As the sun sets on Good Friday, the sound of bagpipes will ring out across Oamaru.
For the second year in a row, the North Otago Highland Pipe Band will gather at Lookout Point at Easter to perform a variety of songs, concluding with Amazing Grace, at the request of a former Oamaru man who now lives in the United States.
The man, who wanted to remain anonymous, said his family lived in Oamaru in the 1950s and ’60s and he continued to follow the North Otago town with interest.
He approached the pipe band last year to perform Amazing Grace as a tribute to his mother and the town he grew up in.

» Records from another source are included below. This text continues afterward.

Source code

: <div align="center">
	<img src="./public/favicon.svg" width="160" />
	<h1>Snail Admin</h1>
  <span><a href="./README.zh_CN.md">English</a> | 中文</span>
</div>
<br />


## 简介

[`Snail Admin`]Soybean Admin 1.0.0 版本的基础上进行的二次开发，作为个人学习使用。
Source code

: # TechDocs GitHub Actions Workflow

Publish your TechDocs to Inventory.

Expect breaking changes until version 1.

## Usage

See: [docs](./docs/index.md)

"Amazing Grace was my mum’s favourite hymn and a few years ago watching a YouTube video of bagpipers playing Amazing Grace, I thought, ‘Wouldn’t it be nice if the Highland band could perform the hymn at sunset on Good Friday’," he said.
Growing up in Oamaru, he and his siblings were "blessed with a superb primary education" at South School.
While his family no longer lived in Oamaru, they had been sponsoring a Christmas dinner party for teachers and staff at Fenwick Primary School for more than 20 years, and in more recent years had also sponsored a graduation party for the year 6 class.
He had fond childhood memories of the North Otago Highland Pipe Band, remembering them starting up their instruments for performances "like some heroic creature awakening and then swirling, twirling down the main street".
His family was "so pleased" the band had embraced the project and made it an annual event.
North Otago Highland Pipe Band snare drummer Jennifer Gower said the band was looking forward to this year’s Good Friday performance.
Last year’s event attracted more than 100 people to the lookout, and the band had received a lot of positive feedback from the community, Mrs Gower said.
The band had decided to make it an annual event, whether the man who initiated it continued to make a donation to the band or not, she said.
However, he had offered to financially support the performance again this year.
The band would arrive at Lookout Point about 5pm, and start playing from about 5.30pm.
The bagpipers would perform a variety of traditional tunes, finishing about 6pm with Amazing Grace as the sun went down.